■ PROBLEM REQUIREMENTS ■
Substitute "Save to calendar" for every occurrence of "Add to calendar" in the records, and reproduce everything else without changes.

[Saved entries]
= = =

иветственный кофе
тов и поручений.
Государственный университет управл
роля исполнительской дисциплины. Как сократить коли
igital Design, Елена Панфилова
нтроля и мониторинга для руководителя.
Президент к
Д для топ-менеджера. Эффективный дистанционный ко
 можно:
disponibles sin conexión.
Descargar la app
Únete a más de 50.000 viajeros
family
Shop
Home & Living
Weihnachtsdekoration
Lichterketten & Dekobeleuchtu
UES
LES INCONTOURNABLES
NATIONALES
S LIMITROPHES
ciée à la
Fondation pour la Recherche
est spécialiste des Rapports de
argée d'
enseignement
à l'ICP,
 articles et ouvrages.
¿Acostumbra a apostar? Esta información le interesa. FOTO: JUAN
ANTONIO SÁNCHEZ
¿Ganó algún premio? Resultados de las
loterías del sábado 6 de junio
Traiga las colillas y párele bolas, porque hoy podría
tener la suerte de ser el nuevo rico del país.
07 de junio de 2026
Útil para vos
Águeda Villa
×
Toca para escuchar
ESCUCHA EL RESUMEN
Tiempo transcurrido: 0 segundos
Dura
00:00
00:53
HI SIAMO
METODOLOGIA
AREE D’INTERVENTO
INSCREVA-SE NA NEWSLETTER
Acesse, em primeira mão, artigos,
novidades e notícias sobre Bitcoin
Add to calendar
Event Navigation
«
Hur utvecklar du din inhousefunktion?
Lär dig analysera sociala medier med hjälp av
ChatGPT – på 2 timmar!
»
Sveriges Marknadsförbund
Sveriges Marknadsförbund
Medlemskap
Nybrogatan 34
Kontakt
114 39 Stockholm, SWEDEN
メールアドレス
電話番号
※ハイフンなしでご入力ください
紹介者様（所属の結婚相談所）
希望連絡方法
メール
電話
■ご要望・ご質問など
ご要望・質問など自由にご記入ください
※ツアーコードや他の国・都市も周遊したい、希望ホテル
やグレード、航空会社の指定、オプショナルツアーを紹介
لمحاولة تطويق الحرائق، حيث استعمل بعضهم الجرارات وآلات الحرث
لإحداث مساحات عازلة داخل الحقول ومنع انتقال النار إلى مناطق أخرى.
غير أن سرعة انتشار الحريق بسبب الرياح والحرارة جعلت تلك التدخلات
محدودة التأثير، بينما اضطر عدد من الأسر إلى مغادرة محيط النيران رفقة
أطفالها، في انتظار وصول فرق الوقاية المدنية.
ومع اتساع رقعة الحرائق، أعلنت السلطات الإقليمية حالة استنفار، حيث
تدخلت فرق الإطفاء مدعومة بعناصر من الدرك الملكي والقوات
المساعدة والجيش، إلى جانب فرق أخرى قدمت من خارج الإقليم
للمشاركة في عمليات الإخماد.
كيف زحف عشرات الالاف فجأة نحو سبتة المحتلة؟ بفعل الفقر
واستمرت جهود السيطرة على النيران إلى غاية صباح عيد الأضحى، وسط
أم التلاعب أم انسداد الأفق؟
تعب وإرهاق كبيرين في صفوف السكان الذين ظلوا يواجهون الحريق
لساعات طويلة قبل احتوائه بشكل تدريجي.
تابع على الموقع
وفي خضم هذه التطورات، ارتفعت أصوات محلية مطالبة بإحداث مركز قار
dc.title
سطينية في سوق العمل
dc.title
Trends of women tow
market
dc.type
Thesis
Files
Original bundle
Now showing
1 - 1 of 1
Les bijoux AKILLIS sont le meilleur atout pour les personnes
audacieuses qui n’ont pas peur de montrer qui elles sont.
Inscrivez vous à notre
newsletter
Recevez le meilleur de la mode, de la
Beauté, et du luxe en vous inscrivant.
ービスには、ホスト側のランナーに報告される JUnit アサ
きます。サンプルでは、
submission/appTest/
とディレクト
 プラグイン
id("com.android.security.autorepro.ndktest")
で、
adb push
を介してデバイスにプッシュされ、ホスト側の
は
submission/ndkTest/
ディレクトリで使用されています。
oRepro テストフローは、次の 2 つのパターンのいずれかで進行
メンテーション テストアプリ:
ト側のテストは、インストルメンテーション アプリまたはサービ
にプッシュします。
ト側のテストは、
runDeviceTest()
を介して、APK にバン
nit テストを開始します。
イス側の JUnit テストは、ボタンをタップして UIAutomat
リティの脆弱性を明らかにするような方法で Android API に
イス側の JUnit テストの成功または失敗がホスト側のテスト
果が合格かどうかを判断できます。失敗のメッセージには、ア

= = =

■ ANSWER TO THIS EXERCISE ■
иветственный кофе
тов и поручений.
Государственный университет управл
роля исполнительской дисциплины. Как сократить коли
igital Design, Елена Панфилова
нтроля и мониторинга для руководителя.
Президент к
Д для топ-менеджера. Эффективный дистанционный ко
 можно:
disponibles sin conexión.
Descargar la app
Únete a más de 50.000 viajeros
family
Shop
Home & Living
Weihnachtsdekoration
Lichterketten & Dekobeleuchtu
UES
LES INCONTOURNABLES
NATIONALES
S LIMITROPHES
ciée à la
Fondation pour la Recherche
est spécialiste des Rapports de
argée d'
enseignement
à l'ICP,
 articles et ouvrages.
¿Acostumbra a apostar? Esta información le interesa. FOTO: JUAN
ANTONIO SÁNCHEZ
¿Ganó algún premio? Resultados de las
loterías del sábado 6 de junio
Traiga las colillas y párele bolas, porque hoy podría
tener la suerte de ser el nuevo rico del país.
07 de junio de 2026
Útil para vos
Águeda Villa
×
Toca para escuchar
ESCUCHA EL RESUMEN
Tiempo transcurrido: 0 segundos
Dura
00:00
00:53
HI SIAMO
METODOLOGIA
AREE D’INTERVENTO
INSCREVA-SE NA NEWSLETTER
Acesse, em primeira mão, artigos,
novidades e notícias sobre Bitcoin
Save to calendar
Event Navigation
«
Hur utvecklar du din inhousefunktion?
Lär dig analysera sociala medier med hjälp av
ChatGPT – på 2 timmar!
»
Sveriges Marknadsförbund
Sveriges Marknadsförbund
Medlemskap
Nybrogatan 34
Kontakt
114 39 Stockholm, SWEDEN
メールアドレス
電話番号
※ハイフンなしでご入力ください
紹介者様（所属の結婚相談所）
希望連絡方法
メール
電話
■ご要望・ご質問など
ご要望・質問など自由にご記入ください
※ツアーコードや他の国・都市も周遊したい、希望ホテル
やグレード、航空会社の指定、オプショナルツアーを紹介
لمحاولة تطويق الحرائق، حيث استعمل بعضهم الجرارات وآلات الحرث
لإحداث مساحات عازلة داخل الحقول ومنع انتقال النار إلى مناطق أخرى.
غير أن سرعة انتشار الحريق بسبب الرياح والحرارة جعلت تلك التدخلات
محدودة التأثير، بينما اضطر عدد من الأسر إلى مغادرة محيط النيران رفقة
أطفالها، في انتظار وصول فرق الوقاية المدنية.
ومع اتساع رقعة الحرائق، أعلنت السلطات الإقليمية حالة استنفار، حيث
تدخلت فرق الإطفاء مدعومة بعناصر من الدرك الملكي والقوات
المساعدة والجيش، إلى جانب فرق أخرى قدمت من خارج الإقليم
للمشاركة في عمليات الإخماد.
كيف زحف عشرات الالاف فجأة نحو سبتة المحتلة؟ بفعل الفقر
واستمرت جهود السيطرة على النيران إلى غاية صباح عيد الأضحى، وسط
أم التلاعب أم انسداد الأفق؟
تعب وإرهاق كبيرين في صفوف السكان الذين ظلوا يواجهون الحريق
لساعات طويلة قبل احتوائه بشكل تدريجي.
تابع على الموقع
وفي خضم هذه التطورات، ارتفعت أصوات محلية مطالبة بإحداث مركز قار
dc.title
سطينية في سوق العمل
dc.title
Trends of women tow
market
dc.type
Thesis
Files
Original bundle
Now showing
1 - 1 of 1
Les bijoux AKILLIS sont le meilleur atout pour les personnes
audacieuses qui n’ont pas peur de montrer qui elles sont.
Inscrivez vous à notre
newsletter
Recevez le meilleur de la mode, de la
Beauté, et du luxe en vous inscrivant.
ービスには、ホスト側のランナーに報告される JUnit アサ
きます。サンプルでは、
submission/appTest/
とディレクト
 プラグイン
id("com.android.security.autorepro.ndktest")
で、
adb push
を介してデバイスにプッシュされ、ホスト側の
は
submission/ndkTest/
ディレクトリで使用されています。
oRepro テストフローは、次の 2 つのパターンのいずれかで進行
メンテーション テストアプリ:
ト側のテストは、インストルメンテーション アプリまたはサービ
にプッシュします。
ト側のテストは、
runDeviceTest()
を介して、APK にバン
nit テストを開始します。
イス側の JUnit テストは、ボタンをタップして UIAutomat
リティの脆弱性を明らかにするような方法で Android API に
イス側の JUnit テストの成功または失敗がホスト側のテスト
果が合格かどうかを判断できます。失敗のメッセージには、ア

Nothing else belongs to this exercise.